Selected excerpt →

- What is the corporate alternative minimum tax?
- Who is subject to the corporate AMT?
- How to calculate adjusted financial statement income
- How CAMT interacts with regular corporate tax liability
- What is the CAMT safe harbor?
- Tax credits that can reduce CAMT liability
- How CAMT differs from the old corporate AMT
- CAMT reporting requirements and IRS compliance
- CAMT and private equity: A closer look
- How finance teams can prepare for CAMT compliance
- Close your books faster with Ramp's AI coding, syncing, and reconciling alongside you

The corporate alternative minimum tax (CAMT) is a 15% minimum tax on adjusted financial statement income (AFSI) that targets large corporations whose book income far exceeds their taxable income. Enacted under the Inflation Reduction Act of 2022, CAMT ensures these corporations pay at least 15% on their financial statement profits, regardless of the deductions, credits, or deferrals claimed on their regular tax return.
Since the 2023 tax year, CAMT has affected thousands of large US and foreign-parented corporations. Recent IRS guidance reveals broader implications than many finance leaders initially expected, including for private equity funds and partnership structures. The new regime requires new calculations, expanded reporting, and careful coordination between tax and accounting teams to support proper expense management across all financial processes.
What is the corporate alternative minimum tax?
CAMT prevents large corporations from paying little or no federal income tax by using book income as the tax base instead of taxable income. It compares a corporation's tentative minimum tax to its regular tax liability, and the corporation pays the greater of the two amounts.
- CAMT stands for: Corporate Alternative Minimum Tax
- Tax rate: 15% on adjusted financial statement income (AFSI)
- Enacted: Inflation Reduction Act of 2022
- Purpose: Ensure large profitable corporations pay a minimum level of federal income tax
Who is subject to the corporate AMT?
CAMT applies to C corporations that qualify as "applicable corporations" based on their average annual AFSI. It doesn't apply directly to S corporations or partnerships, though income from those entities may flow into a C corporation's AFSI calculation.
The CAMT threshold for applicable corporations
A corporation becomes an applicable corporation when its average annual AFSI crosses specific income thresholds:
- US corporation: $1 billion average AFSI over 3 years
- Foreign-owned US subsidiary: $100 million average AFSI over 3 years, if the overall group exceeds $1 billion
Once you cross the threshold, you remain subject to CAMT until you fall below it for 5 consecutive years or undergo a qualifying ownership change. The IRS may also deem certain non-corporate entities as corporations for CAMT purposes, which can bring entire fund structures into scope.
The 3-year average AFSI test
The IRS measures your average AFSI by looking at the 3 most recent tax years, including the current year. If your corporation hasn't existed for the full 3-year period, the IRS uses only the years available.

Source material →

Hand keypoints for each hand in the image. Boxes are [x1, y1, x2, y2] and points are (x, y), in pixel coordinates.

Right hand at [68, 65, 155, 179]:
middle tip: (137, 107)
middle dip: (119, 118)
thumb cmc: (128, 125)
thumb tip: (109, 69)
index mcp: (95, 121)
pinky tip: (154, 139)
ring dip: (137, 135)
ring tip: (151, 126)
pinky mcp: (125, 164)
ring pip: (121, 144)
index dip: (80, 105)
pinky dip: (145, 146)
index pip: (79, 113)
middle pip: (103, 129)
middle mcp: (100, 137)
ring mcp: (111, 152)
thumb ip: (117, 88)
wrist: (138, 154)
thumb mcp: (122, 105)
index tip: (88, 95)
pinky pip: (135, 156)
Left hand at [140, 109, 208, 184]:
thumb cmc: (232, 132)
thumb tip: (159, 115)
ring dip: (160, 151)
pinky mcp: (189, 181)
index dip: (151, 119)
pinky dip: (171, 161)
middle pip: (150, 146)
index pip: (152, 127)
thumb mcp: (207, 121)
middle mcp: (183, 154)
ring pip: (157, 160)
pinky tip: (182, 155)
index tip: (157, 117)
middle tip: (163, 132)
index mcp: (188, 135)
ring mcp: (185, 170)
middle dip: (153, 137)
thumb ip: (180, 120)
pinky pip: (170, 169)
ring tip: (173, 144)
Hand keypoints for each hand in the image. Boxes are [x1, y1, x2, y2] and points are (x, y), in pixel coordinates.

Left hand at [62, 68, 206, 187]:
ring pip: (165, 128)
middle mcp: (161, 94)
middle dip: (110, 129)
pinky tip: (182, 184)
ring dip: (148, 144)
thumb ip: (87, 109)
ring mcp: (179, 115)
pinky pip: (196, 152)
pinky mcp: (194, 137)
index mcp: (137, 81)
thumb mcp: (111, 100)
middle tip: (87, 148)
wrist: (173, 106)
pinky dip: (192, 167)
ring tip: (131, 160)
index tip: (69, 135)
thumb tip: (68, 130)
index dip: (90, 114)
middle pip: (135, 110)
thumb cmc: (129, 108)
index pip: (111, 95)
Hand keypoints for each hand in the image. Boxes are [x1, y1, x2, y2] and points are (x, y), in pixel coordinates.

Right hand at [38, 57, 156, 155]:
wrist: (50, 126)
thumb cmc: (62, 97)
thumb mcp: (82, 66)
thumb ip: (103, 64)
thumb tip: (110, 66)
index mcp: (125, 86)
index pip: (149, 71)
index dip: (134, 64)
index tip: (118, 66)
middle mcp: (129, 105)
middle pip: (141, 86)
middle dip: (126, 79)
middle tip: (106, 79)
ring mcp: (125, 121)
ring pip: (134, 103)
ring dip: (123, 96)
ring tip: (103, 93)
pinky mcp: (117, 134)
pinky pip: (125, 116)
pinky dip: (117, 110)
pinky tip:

What this exercise asks →
• a. Rewrite the part of the corporate minimum tax article that opens with the words containing "Since the 2023" and closes with "15% on adjusted financial statement income (AFSI)", changing "regular tax liability" to "ordinary tax liability".
• b. According to the corporate minimum tax article, how does CAMT keep large corporations from paying little or no federal income tax? Answer in one to three sentences.

Outputs by task →
• a.
Since the 2023 tax year, CAMT has affected thousands of large US and foreign-parented corporations. Recent IRS guidance reveals broader implications than many finance leaders initially expected, including for private equity funds and partnership structures. The new regime requires new calculations, expanded reporting, and careful coordination between tax and accounting teams to support proper expense management across all financial processes.
What is the corporate alternative minimum tax?
CAMT prevents large corporations from paying little or no federal income tax by using book income as the tax base instead of taxable income. It compares a corporation's tentative minimum tax to its ordinary tax liability, and the corporation pays the greater of the two amounts.
- CAMT stands for: Corporate Alternative Minimum Tax
- Tax rate: 15% on adjusted financial statement income (AFSI)

• b. CAMT uses book income rather than taxable income as the tax base. It compares a corporation's tentative minimum tax to its regular tax liability, and the corporation pays whichever amount is greater.